For a fraction of a second, the chaotic shadow-energy wreathing Hilary flickered. The glow in his cracks dimmed. His monstrous form hesitated.
It was the opening.
Damian surged forward. He didn't use his claws. He brought his hands together, fingers interlocked, and with every ounce of his Fiend-enhanced strength and his SS-Grade Earth power, he brought a double-fisted hammer blow down on the crown of Hilary's single, stunted horn.
CRACK-SNAP.
The sound was like the world breaking.
Hilary's horn shattered. The feedback of his own combusting power, suddenly interrupted and driven back into him, was catastrophic.
The glowing cracks on his body blazed like suns. He didn't scream.

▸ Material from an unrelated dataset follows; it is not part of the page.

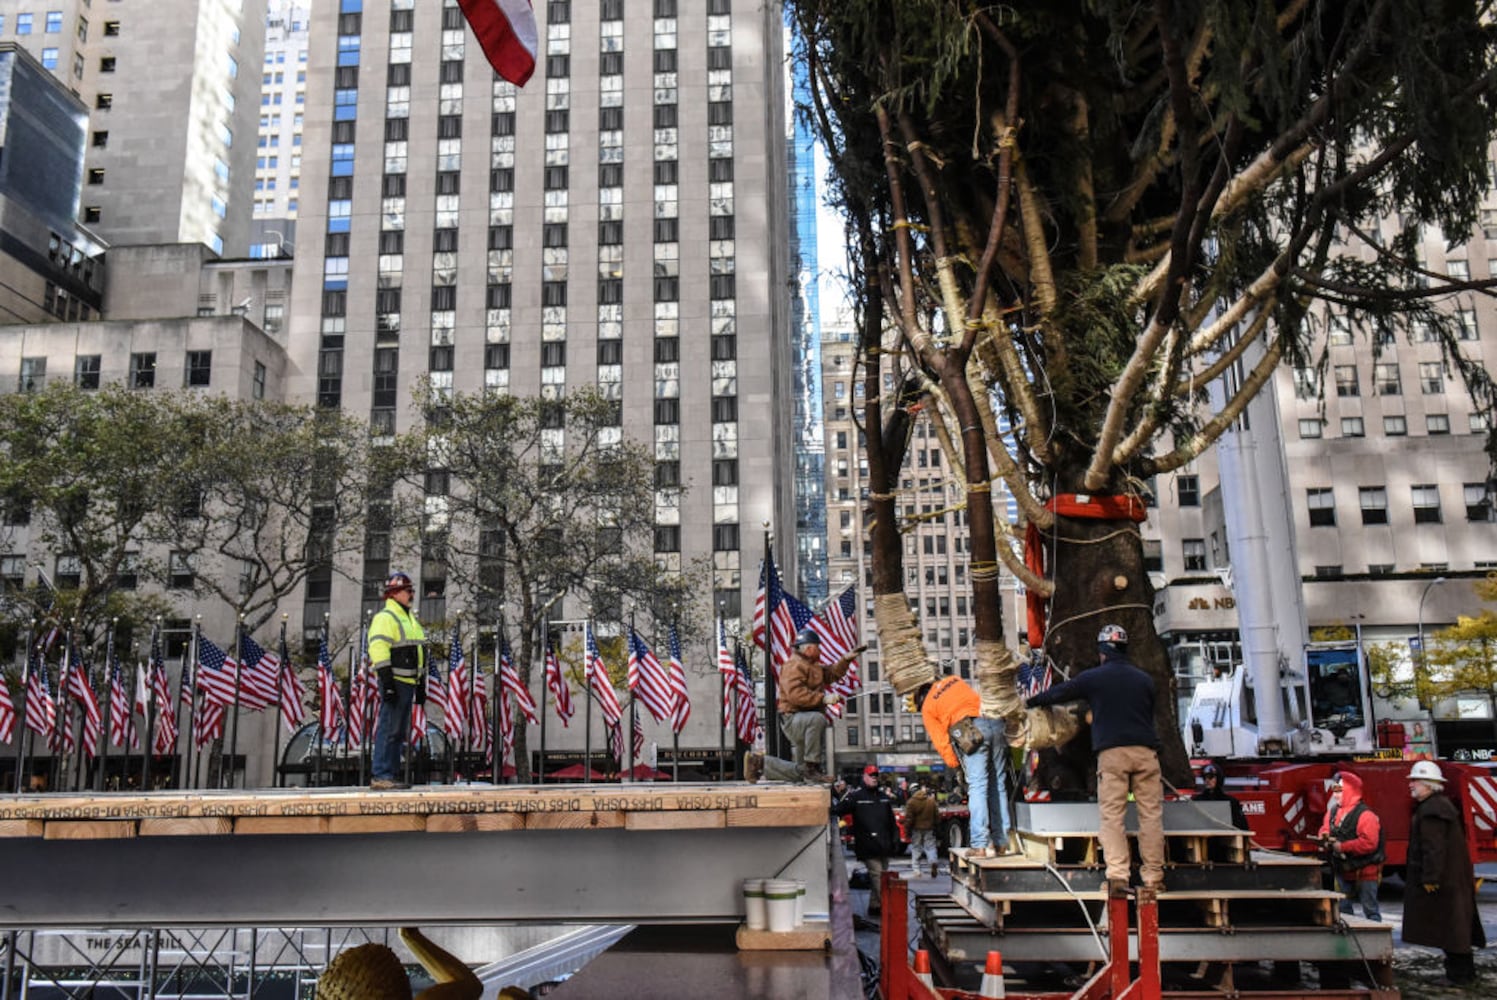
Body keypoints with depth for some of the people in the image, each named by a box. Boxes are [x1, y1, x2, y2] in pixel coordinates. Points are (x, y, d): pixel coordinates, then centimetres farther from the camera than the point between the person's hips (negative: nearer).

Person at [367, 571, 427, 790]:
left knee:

He just looked at Damian, his dark eyes clearing for a moment, showing the old, heartbroken chief beneath the monster.
"At least…" Hilary gasped, blood—now red again—filling his mouth. "At least… I die… for something."

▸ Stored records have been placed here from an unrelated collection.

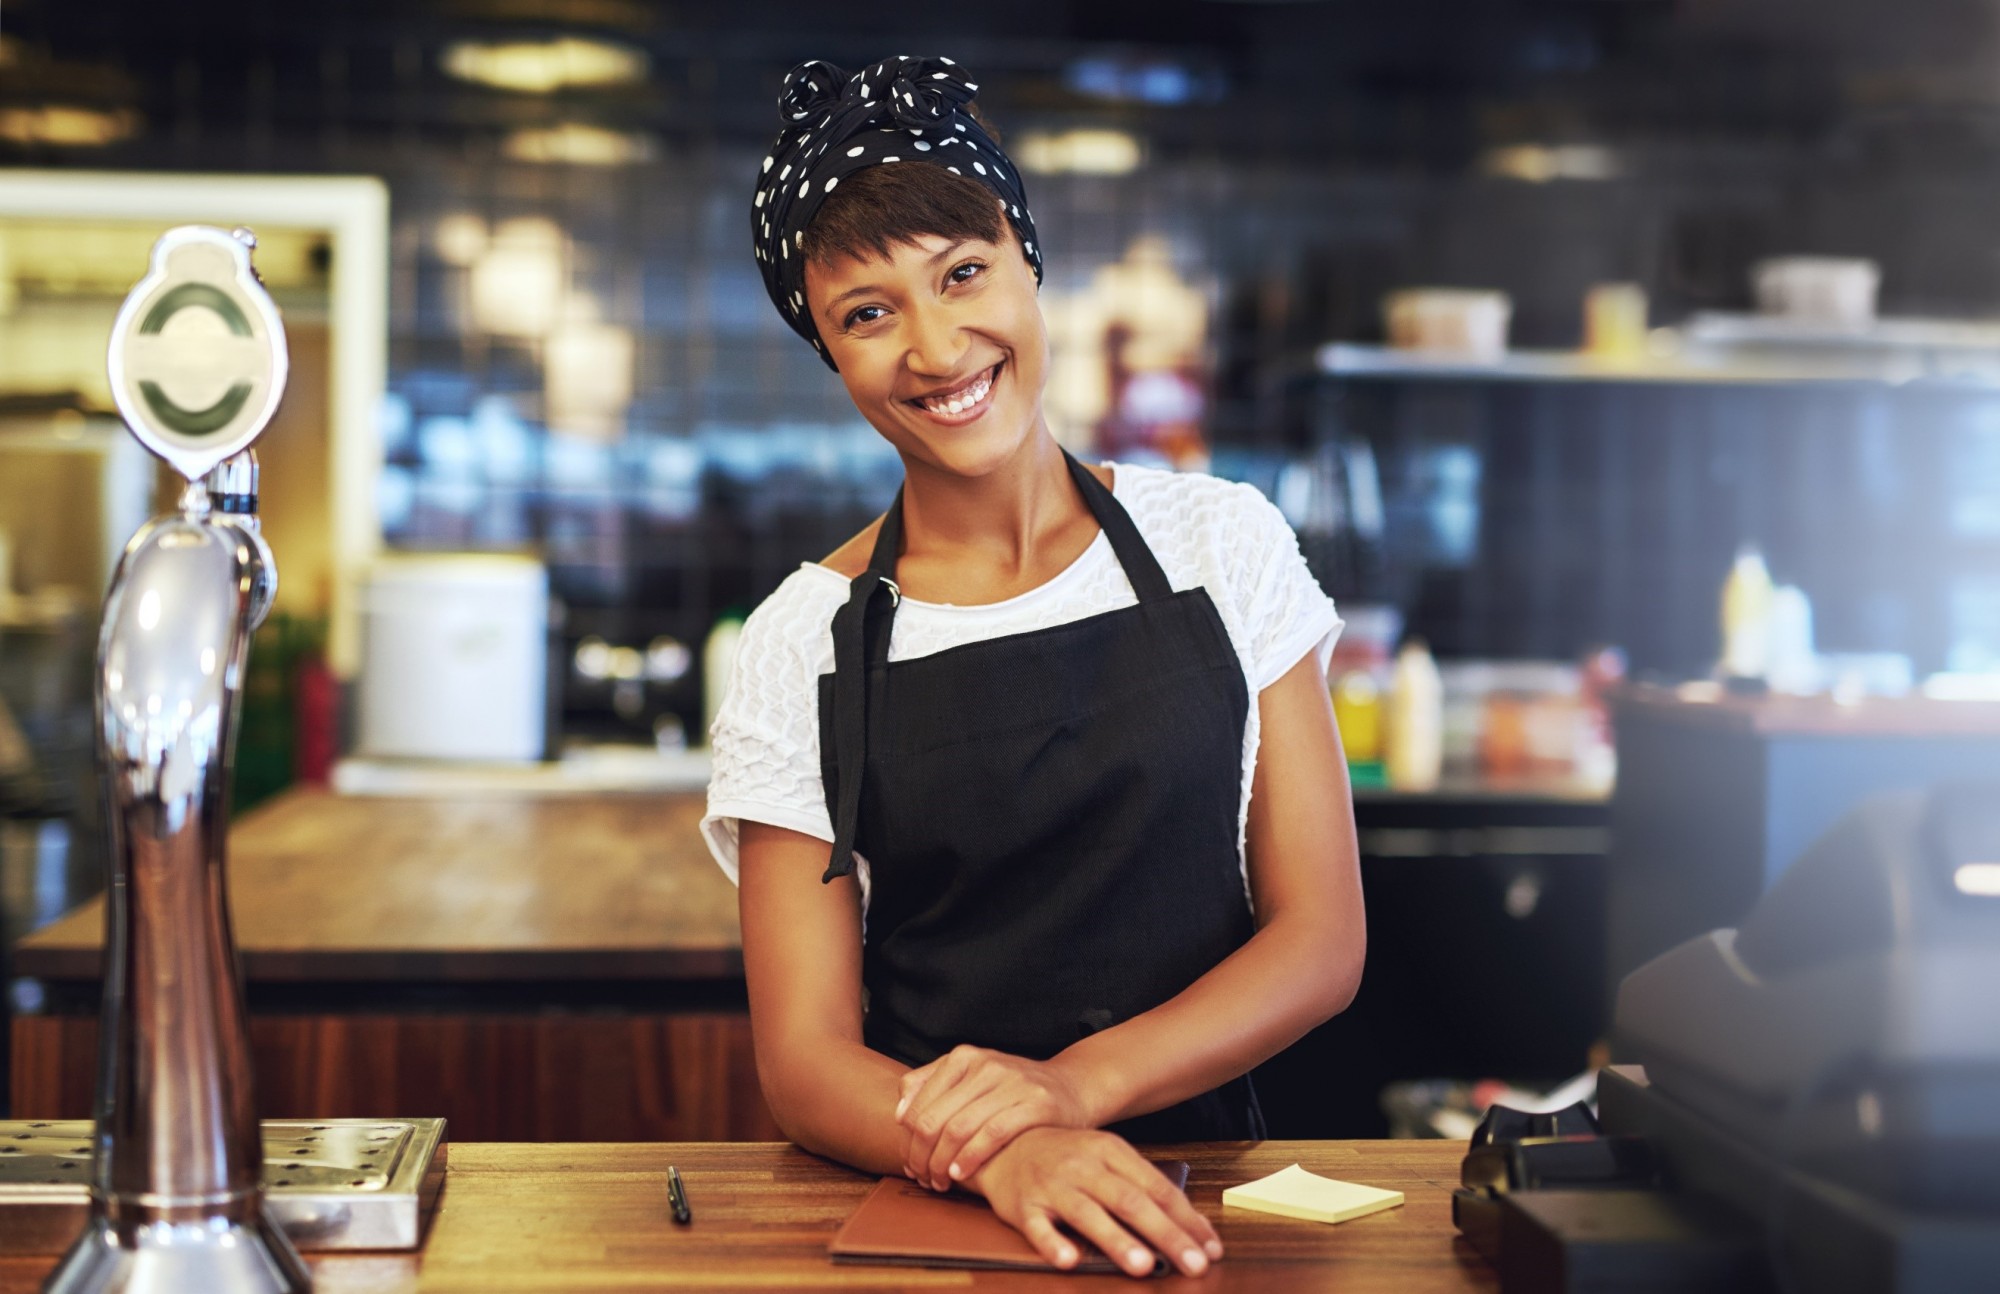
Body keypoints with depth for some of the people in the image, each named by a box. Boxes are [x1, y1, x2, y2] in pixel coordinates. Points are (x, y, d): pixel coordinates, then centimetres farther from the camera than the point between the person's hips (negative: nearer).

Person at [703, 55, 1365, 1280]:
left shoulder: (1222, 540, 4)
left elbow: (1321, 940, 2)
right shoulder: (808, 644, 1)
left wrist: (1074, 1084, -15)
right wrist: (995, 1155, -23)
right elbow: (806, 1058, -3)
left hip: (1194, 1180, 1)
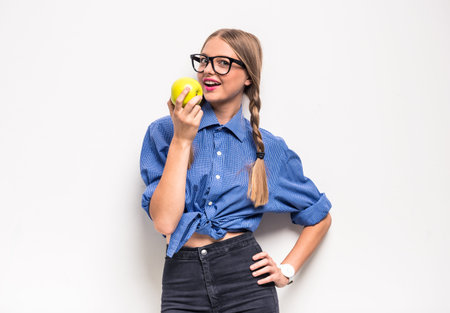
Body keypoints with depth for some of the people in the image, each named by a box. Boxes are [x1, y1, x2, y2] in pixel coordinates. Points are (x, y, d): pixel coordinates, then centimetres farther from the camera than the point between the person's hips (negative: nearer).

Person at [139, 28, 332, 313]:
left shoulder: (268, 147, 4)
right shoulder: (164, 132, 1)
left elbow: (320, 216, 15)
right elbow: (164, 222, -12)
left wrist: (287, 270, 4)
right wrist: (182, 140, -13)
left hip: (246, 279, 1)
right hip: (182, 281, 0)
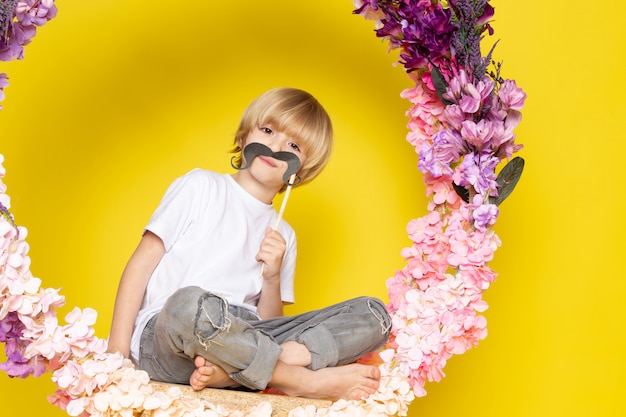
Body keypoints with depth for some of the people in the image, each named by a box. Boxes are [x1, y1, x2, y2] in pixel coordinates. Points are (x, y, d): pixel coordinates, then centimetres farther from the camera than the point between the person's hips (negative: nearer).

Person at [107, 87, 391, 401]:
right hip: (162, 337, -4)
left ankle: (226, 369, -30)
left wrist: (272, 278, -4)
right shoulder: (201, 187, 11)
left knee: (373, 314, -10)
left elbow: (268, 324, 16)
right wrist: (117, 351, -7)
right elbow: (142, 261, 3)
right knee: (191, 302, -42)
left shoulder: (282, 236, 21)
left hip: (236, 338, 5)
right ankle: (304, 380, -21)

Then the light consumed him from within. His body didn't explode. It disintegrated, crumbling into a pile of dark ash and fading embers, leaving only the smell of ozone and sorrow.

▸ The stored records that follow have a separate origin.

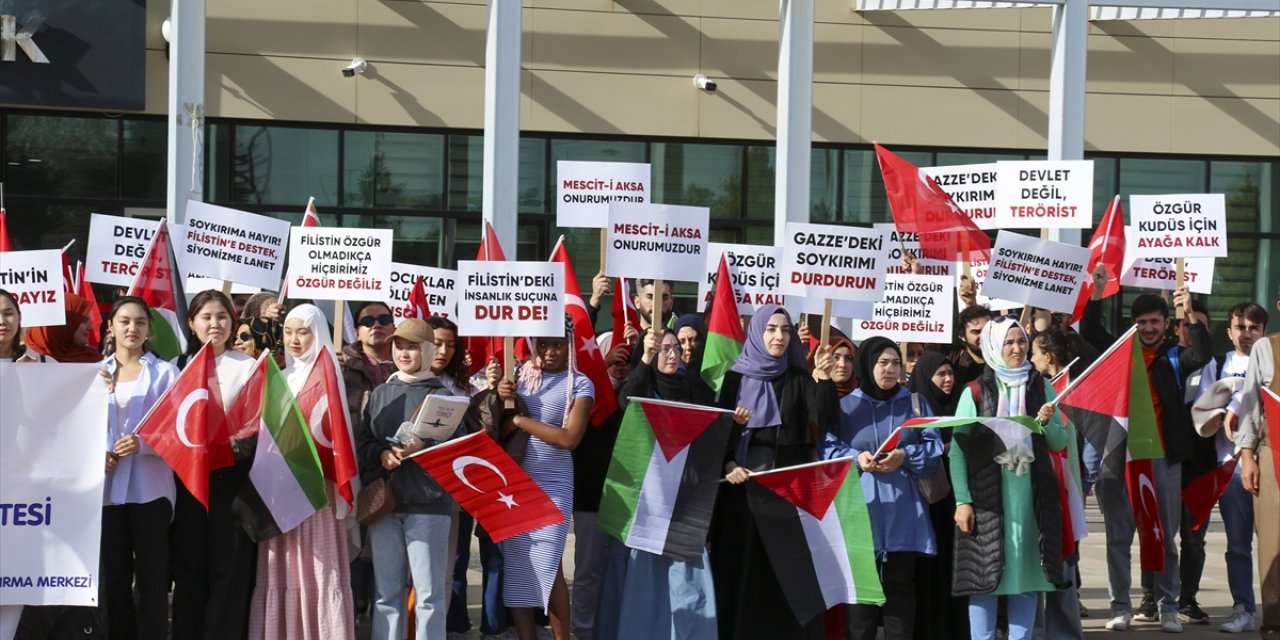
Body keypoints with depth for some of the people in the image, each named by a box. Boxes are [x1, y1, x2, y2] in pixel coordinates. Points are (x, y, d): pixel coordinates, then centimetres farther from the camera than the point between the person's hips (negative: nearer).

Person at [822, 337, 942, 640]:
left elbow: (934, 448, 2)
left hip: (903, 513, 2)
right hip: (860, 510, -1)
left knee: (901, 585, 4)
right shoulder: (844, 405, 7)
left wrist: (905, 457, -15)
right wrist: (855, 458, -17)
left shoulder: (915, 403, 11)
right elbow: (827, 449, 1)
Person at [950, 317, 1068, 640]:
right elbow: (958, 448, -3)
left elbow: (1059, 443, 9)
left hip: (1032, 493, 2)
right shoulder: (974, 392, 2)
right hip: (987, 494, -2)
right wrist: (962, 500, -11)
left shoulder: (1041, 387, 10)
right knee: (983, 573, -2)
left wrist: (1047, 423, -12)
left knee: (1027, 573, 5)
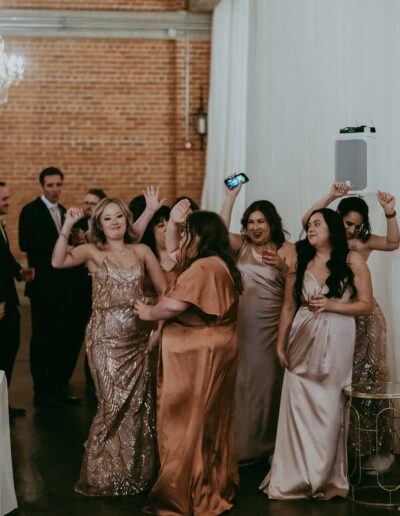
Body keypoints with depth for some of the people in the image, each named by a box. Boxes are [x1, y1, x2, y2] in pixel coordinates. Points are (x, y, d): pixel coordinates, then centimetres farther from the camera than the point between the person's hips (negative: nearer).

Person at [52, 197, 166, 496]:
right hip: (106, 338, -3)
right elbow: (58, 261, -20)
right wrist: (68, 226, -29)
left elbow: (164, 287, 5)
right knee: (114, 404, -3)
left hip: (138, 337, 3)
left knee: (138, 404, 7)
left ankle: (136, 470, 25)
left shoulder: (141, 251, 7)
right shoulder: (93, 252, -2)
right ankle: (107, 473, 15)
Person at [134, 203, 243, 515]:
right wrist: (173, 224, 14)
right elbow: (173, 258, 24)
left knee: (188, 423, -1)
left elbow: (174, 304, -29)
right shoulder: (222, 264, 12)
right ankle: (217, 487, 28)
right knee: (211, 421, 17)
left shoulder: (204, 267, -19)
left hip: (198, 356, -10)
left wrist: (149, 313, -11)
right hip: (215, 350, 10)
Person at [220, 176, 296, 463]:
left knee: (266, 379, 5)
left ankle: (264, 442, 21)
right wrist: (231, 198, -17)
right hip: (241, 324, 3)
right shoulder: (242, 245, 6)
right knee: (241, 378, 8)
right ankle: (241, 443, 20)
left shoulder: (285, 248, -1)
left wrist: (282, 266, -28)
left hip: (269, 325, -2)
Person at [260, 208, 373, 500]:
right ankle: (295, 477, 11)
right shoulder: (299, 263, 9)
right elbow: (288, 307, 9)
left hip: (335, 345, -2)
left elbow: (366, 306, -2)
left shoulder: (353, 261, 0)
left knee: (328, 410, 2)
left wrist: (331, 305, -14)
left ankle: (324, 479, 14)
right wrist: (280, 344, 4)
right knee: (297, 408, 1)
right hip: (302, 343, 3)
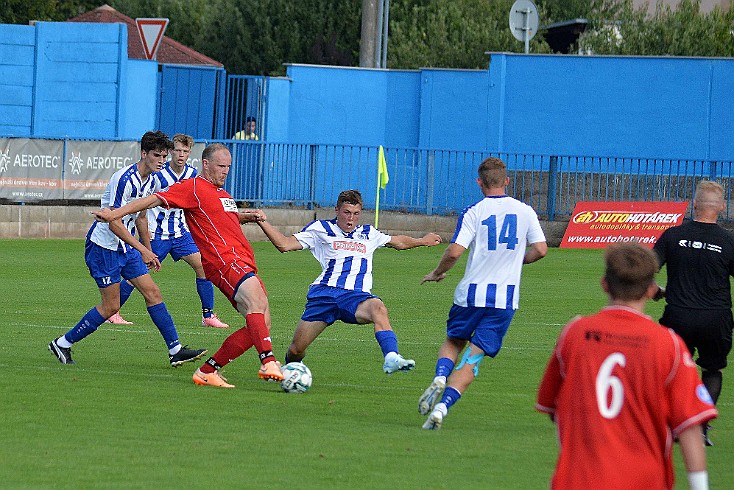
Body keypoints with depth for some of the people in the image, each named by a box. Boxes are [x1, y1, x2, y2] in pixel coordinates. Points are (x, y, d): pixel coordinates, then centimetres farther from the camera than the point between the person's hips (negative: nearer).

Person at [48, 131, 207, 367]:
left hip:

The last chief of the shadow-blood village was gone.
Silence, heavier than any before, fell over the corpse-strewn square. The only sounds were the crackle of fading shadow-flames and Damian's own ragged, agonized breathing. The three remaining guards stared at the pile of ash that had been their leader, their last hope.
Damian stood over it, his Fiend form unraveling. The horns retracted. The shadow-armor dissolved like smoke. The claws shrank back into human fingers. He was left as just a young man, covered in blood and terrible wounds, swaying on his feet, the void in his soul now a yawning chasm.
He turned his head, his grey eyes, exhausted and pitiless, settling on the last three.
"Now," he whispered, the word barely audible. "Where were we?"